Task directions =
Format every line of the entries below as a JSON list of strings, one string per line, leaving out blank lines.

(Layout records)
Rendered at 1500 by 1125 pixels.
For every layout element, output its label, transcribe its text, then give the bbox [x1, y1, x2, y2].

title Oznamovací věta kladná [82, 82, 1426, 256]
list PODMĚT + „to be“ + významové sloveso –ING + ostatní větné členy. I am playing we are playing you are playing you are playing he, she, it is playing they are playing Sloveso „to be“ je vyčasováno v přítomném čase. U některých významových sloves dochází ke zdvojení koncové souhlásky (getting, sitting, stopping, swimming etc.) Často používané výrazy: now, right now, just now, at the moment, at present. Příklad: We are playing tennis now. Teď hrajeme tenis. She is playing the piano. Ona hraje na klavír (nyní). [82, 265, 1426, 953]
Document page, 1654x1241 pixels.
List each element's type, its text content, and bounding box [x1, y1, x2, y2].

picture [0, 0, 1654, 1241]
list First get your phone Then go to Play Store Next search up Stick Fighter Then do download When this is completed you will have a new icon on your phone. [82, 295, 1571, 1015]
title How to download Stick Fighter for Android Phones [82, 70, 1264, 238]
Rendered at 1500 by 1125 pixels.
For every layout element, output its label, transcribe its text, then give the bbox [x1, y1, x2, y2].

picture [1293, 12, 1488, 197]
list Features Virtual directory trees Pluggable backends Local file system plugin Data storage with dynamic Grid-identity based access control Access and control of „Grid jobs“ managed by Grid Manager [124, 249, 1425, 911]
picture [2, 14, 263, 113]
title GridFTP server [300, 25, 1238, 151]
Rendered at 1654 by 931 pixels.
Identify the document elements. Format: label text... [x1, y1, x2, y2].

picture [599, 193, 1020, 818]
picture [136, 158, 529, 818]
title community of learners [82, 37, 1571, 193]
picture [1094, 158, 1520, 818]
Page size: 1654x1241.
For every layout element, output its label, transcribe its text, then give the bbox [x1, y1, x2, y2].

Output for this exercise =
[
  "Rendered at 1500 by 1125 pixels.",
  "For every layout element, output its label, transcribe its text, then give the bbox [x1, y1, x2, y2].",
  "title Oznamovací věta kladná [82, 82, 1426, 256]",
  "list PODMĚT + „to be“ + významové sloveso –ING + ostatní větné členy. I am playing we are playing you are playing you are playing he, she, it is playing they are playing Sloveso „to be“ je vyčasováno v přítomném čase. U některých významových sloves dochází ke zdvojení koncové souhlásky (getting, sitting, stopping, swimming etc.) Často používané výrazy: now, right now, just now, at the moment, at present. Příklad: We are playing tennis now. Teď hrajeme tenis. She is playing the piano. Ona hraje na klavír (nyní). [82, 265, 1426, 953]",
  "Document page, 1654x1241 pixels.",
  "List each element's type, its text content, and bounding box [x1, y1, x2, y2].",
  "picture [0, 0, 1654, 1241]",
  "list First get your phone Then go to Play Store Next search up Stick Fighter Then do download When this is completed you will have a new icon on your phone. [82, 295, 1571, 1015]",
  "title How to download Stick Fighter for Android Phones [82, 70, 1264, 238]",
  "Rendered at 1500 by 1125 pixels.",
  "For every layout element, output its label, transcribe its text, then give the bbox [x1, y1, x2, y2].",
  "picture [1293, 12, 1488, 197]",
  "list Features Virtual directory trees Pluggable backends Local file system plugin Data storage with dynamic Grid-identity based access control Access and control of „Grid jobs“ managed by Grid Manager [124, 249, 1425, 911]",
  "picture [2, 14, 263, 113]",
  "title GridFTP server [300, 25, 1238, 151]",
  "Rendered at 1654 by 931 pixels.",
  "Identify the document elements. Format: label text... [x1, y1, x2, y2].",
  "picture [599, 193, 1020, 818]",
  "picture [136, 158, 529, 818]",
  "title community of learners [82, 37, 1571, 193]",
  "picture [1094, 158, 1520, 818]",
  "Page size: 1654x1241.",
  "For every layout element, output its label, transcribe its text, then give the bbox [x1, y1, x2, y2]."
]